L'intervista esclusiva a "Quarto Grado" a Luciano Gallorini: "Su di me tante bugie. Quella sera abbiamo vissuto l'anticamera dell'inferno"
Per la prima volta parla a "Quarto Grado" Luciano Gallorini, l'ex comandante dei carabinieri di Erba, della strage avvenuta l'11 dicembre 2006. Nella casa dove vivevano i Castagna trovarono la morte Raffaella e il figlioletto Youssef, Paola (nonna del piccolo), e la vicina di casa Valeria Cherubini. Per il massacro sono stati condannati all'ergastolo i coniugi Olindo Romano e Rosa Bazzi. I due, dopo aver confessato i delitti in più occasioni, ribadiscono la propria innocenza e puntano alla revisione del processo.
"Io non conosco l'inferno, ma di sicuro, quella sera, abbiamo vissuto l'anticamera dell'inferno. Acqua, fuoco, fuliggine, odore di carne umana e di sangue bruciato: solo chi l'ha avuto nel naso può ricordarselo. Io vengo chiamato alle ore 20:00, circa.

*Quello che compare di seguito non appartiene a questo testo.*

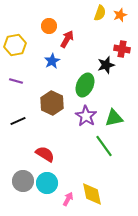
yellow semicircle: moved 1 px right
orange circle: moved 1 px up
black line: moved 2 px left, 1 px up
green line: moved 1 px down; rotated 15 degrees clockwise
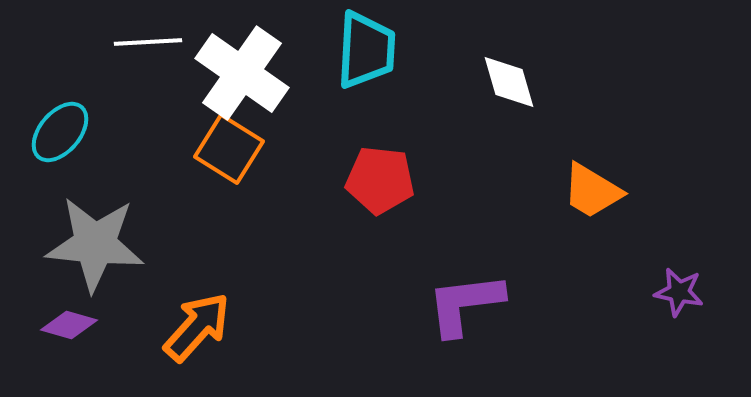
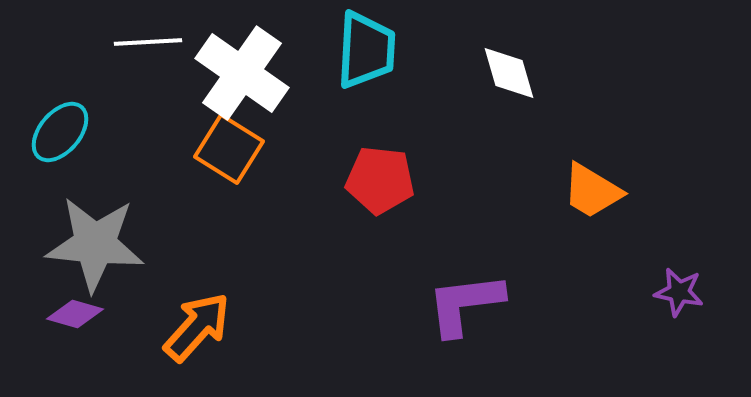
white diamond: moved 9 px up
purple diamond: moved 6 px right, 11 px up
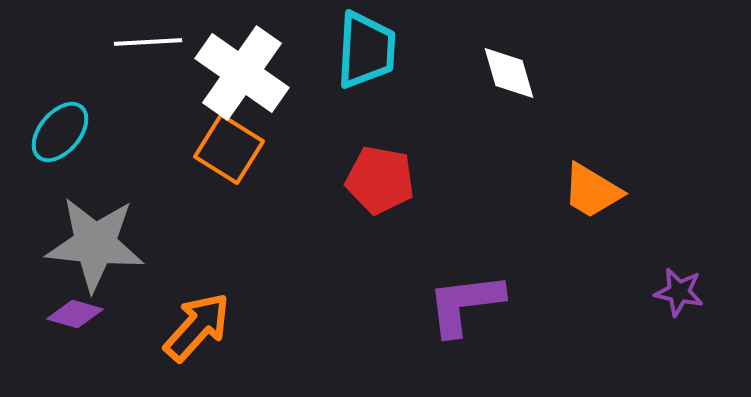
red pentagon: rotated 4 degrees clockwise
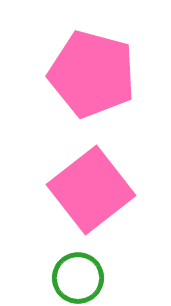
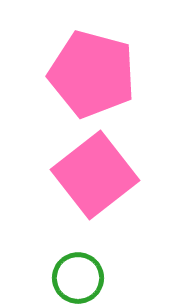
pink square: moved 4 px right, 15 px up
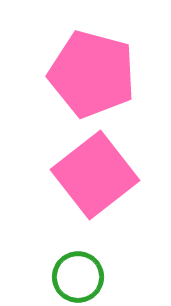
green circle: moved 1 px up
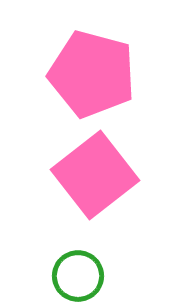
green circle: moved 1 px up
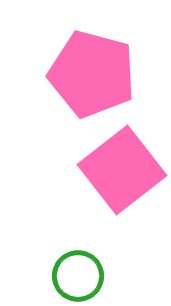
pink square: moved 27 px right, 5 px up
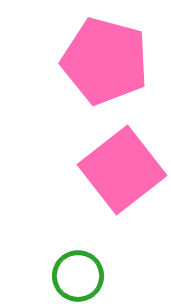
pink pentagon: moved 13 px right, 13 px up
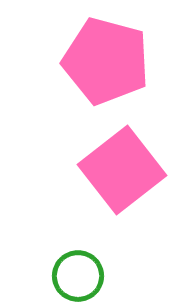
pink pentagon: moved 1 px right
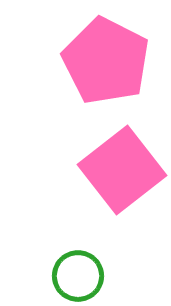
pink pentagon: rotated 12 degrees clockwise
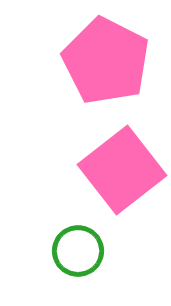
green circle: moved 25 px up
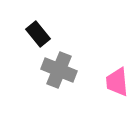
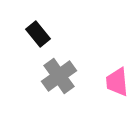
gray cross: moved 6 px down; rotated 32 degrees clockwise
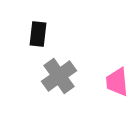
black rectangle: rotated 45 degrees clockwise
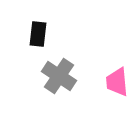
gray cross: rotated 20 degrees counterclockwise
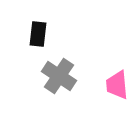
pink trapezoid: moved 3 px down
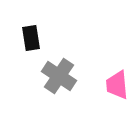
black rectangle: moved 7 px left, 4 px down; rotated 15 degrees counterclockwise
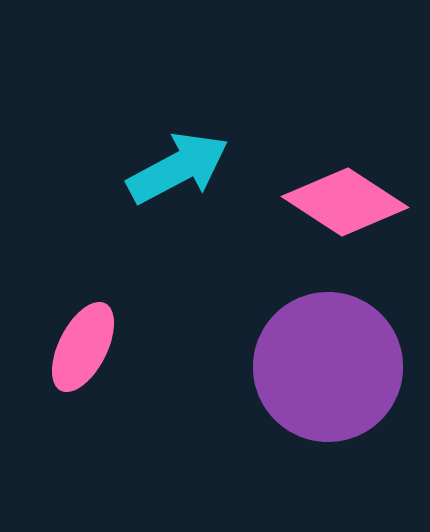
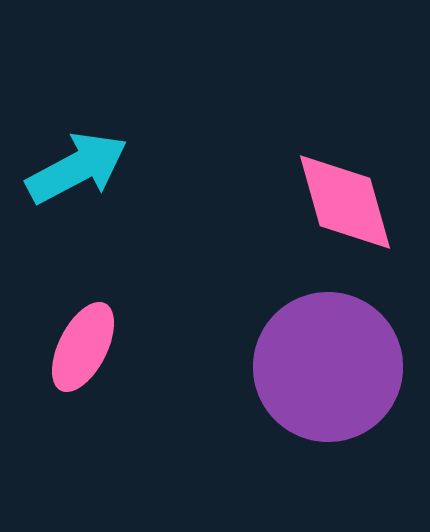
cyan arrow: moved 101 px left
pink diamond: rotated 41 degrees clockwise
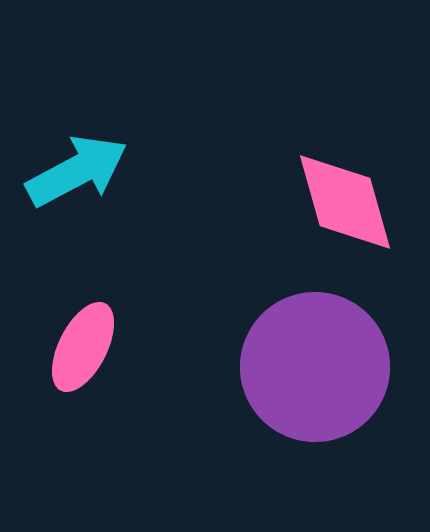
cyan arrow: moved 3 px down
purple circle: moved 13 px left
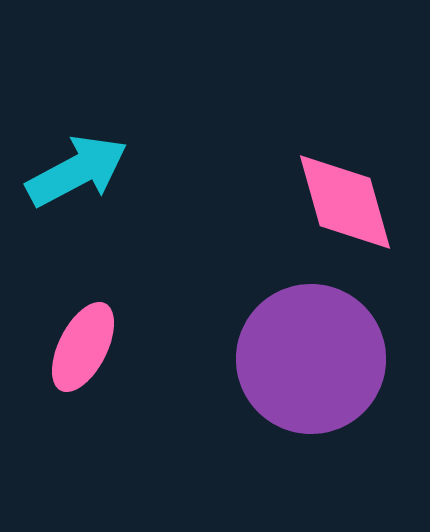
purple circle: moved 4 px left, 8 px up
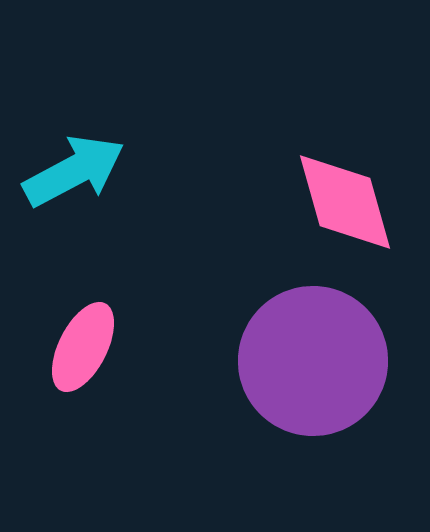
cyan arrow: moved 3 px left
purple circle: moved 2 px right, 2 px down
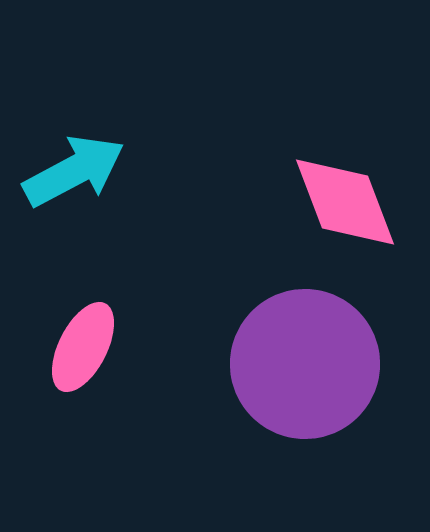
pink diamond: rotated 5 degrees counterclockwise
purple circle: moved 8 px left, 3 px down
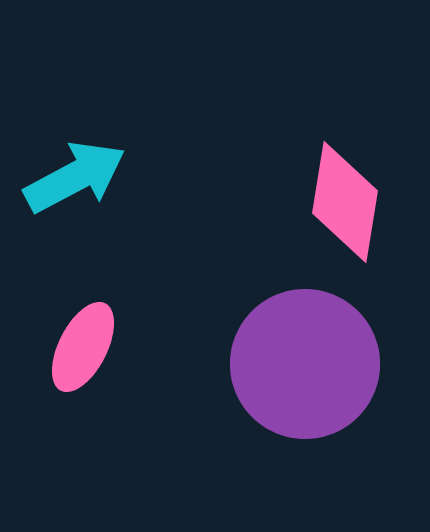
cyan arrow: moved 1 px right, 6 px down
pink diamond: rotated 30 degrees clockwise
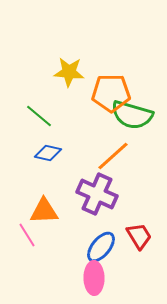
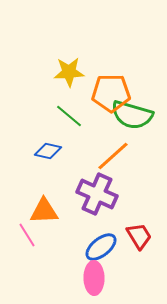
yellow star: rotated 8 degrees counterclockwise
green line: moved 30 px right
blue diamond: moved 2 px up
blue ellipse: rotated 12 degrees clockwise
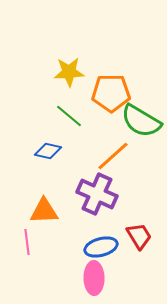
green semicircle: moved 9 px right, 6 px down; rotated 15 degrees clockwise
pink line: moved 7 px down; rotated 25 degrees clockwise
blue ellipse: rotated 24 degrees clockwise
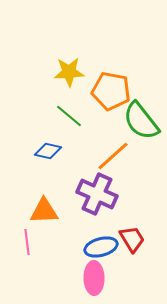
orange pentagon: moved 2 px up; rotated 12 degrees clockwise
green semicircle: rotated 21 degrees clockwise
red trapezoid: moved 7 px left, 3 px down
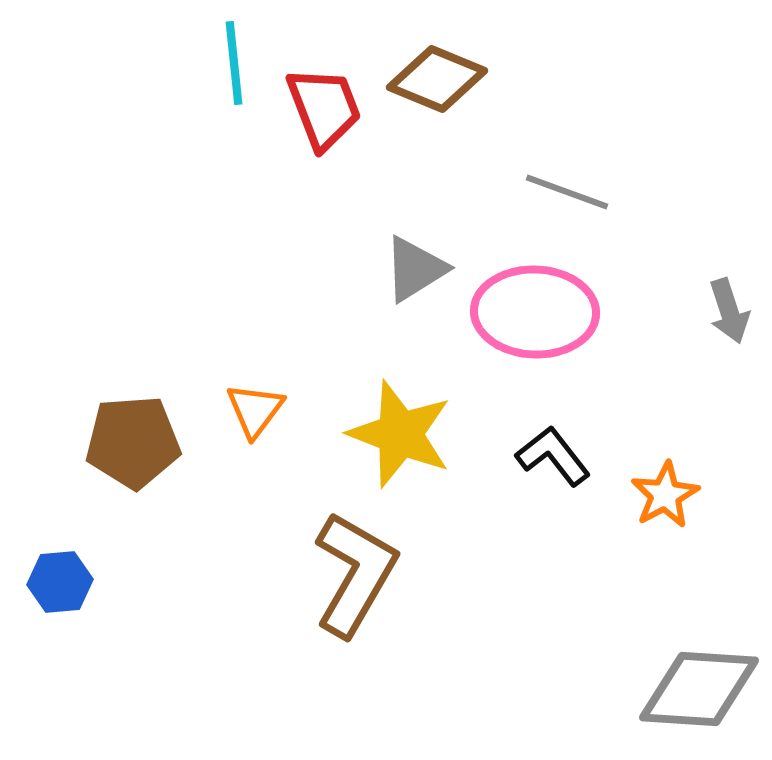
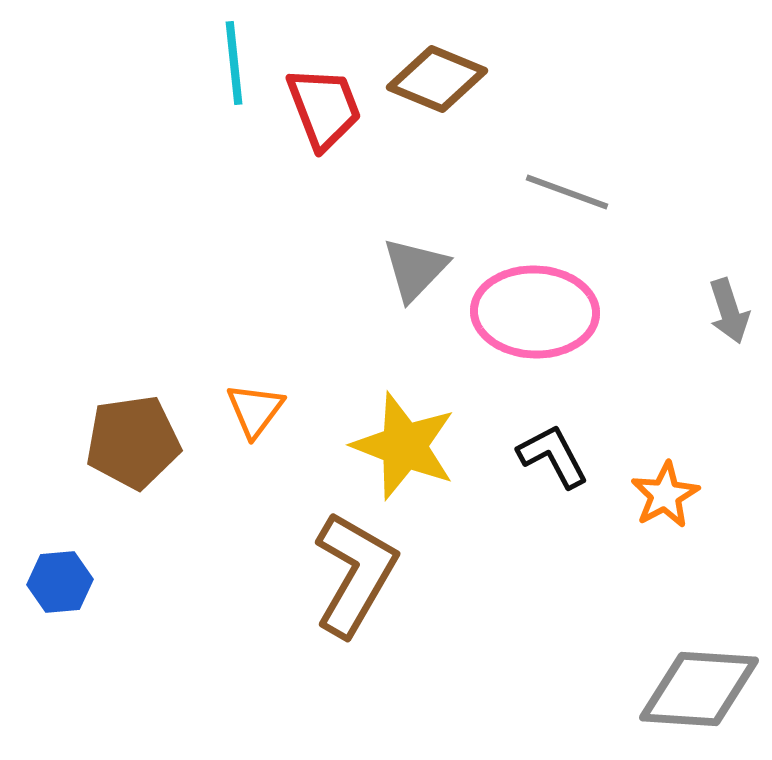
gray triangle: rotated 14 degrees counterclockwise
yellow star: moved 4 px right, 12 px down
brown pentagon: rotated 4 degrees counterclockwise
black L-shape: rotated 10 degrees clockwise
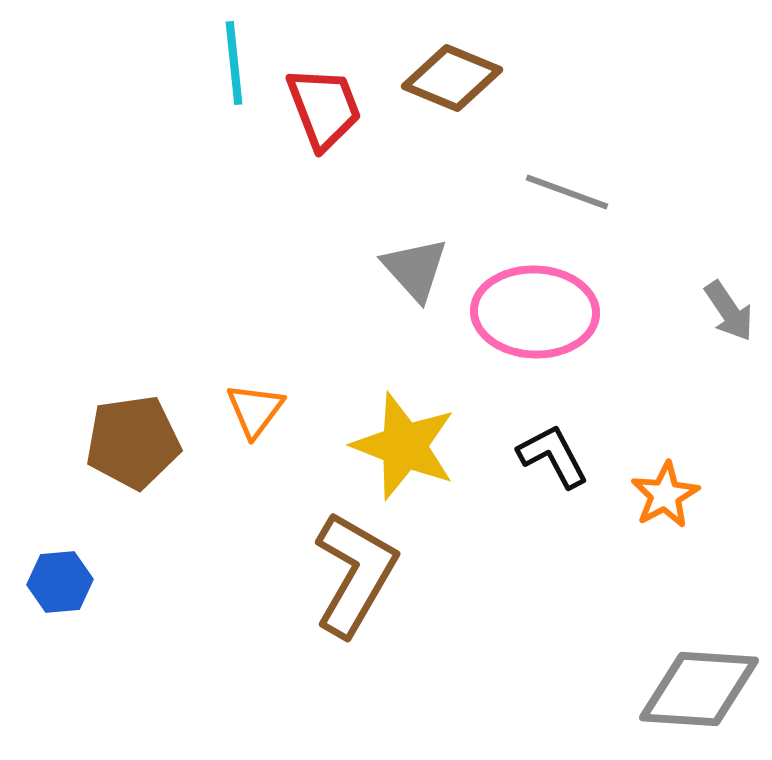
brown diamond: moved 15 px right, 1 px up
gray triangle: rotated 26 degrees counterclockwise
gray arrow: rotated 16 degrees counterclockwise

Mi precipitai sul posto e trovai una situazione veramente apocalittica - racconta Gallorini - Salgo all'interno della palazzina, dove trovo il primo cadavere di una donna. Poi entro all'interno dell'appartamento, dove troviamo un altro cadavere, sempre di un'altra donna, e in un locale-salotto in fondo all'appartamento c'era il bambino sgozzato. Poi si scoprì, immediatamente dopo, che c'era un ulteriore cadavere, quello di Valeria Cherubini".
"Il primo interrogativo, che ci siamo posti, è stato su Azouz Marzouk. Poi controllando il carteggio della stazione accertiamo che i vicini di casa della signora Castagna erano stati al comando di Erba, per delle liti dalle quali erano scaturite lesioni e minacce tra la famiglia dei Castagna e Olindo Romano e Rosa Bazzi. Così dissi al maresciallo Nesti di andare a controllare, di fare un salto a casa, per vedere. Poco dopo il maresciallo mi chiamò e mi disse che c'era una situazione un pochino strana: mi disse che i coniugi avevano aperto dicendogli che stavano dormendo, anche se non era vero. Poi, senza che lui chiedesse niente, gli avevano mostrato uno scontrino di un esercizio pubblico, e poi mi riferì che la signora aveva un dito incerottato. A quel punto, con un collega, decisi di andare nella casa dei due coniugi. Quando sono entrato, il signor Romano aveva sul braccio e su un dito delle ecchimosi" ha proseguito Luciano Gallorini.
Il 20 dicembre 2006 l'ex comandante dei carabinieri di Erba interroga Mario Frigerio. "Abbiamo chiesto di poter parlare con l'unico sopravvissuto, per ricostruire e per capire qualcosa di più. Piangendo, disse che il suo assassino poteva essere Olindo Romano. La cosa scosse un po' tutti e a quel punto abbiamo interrotto il colloquio investigativo, perché non era corretto andare avanti, in quanto la cosa era troppo delicata. Non ho indotto Frigerio a dire il nome di Olindo, che senso avrebbe avuto? Ci ha sorpreso, soprattutto, il pianto".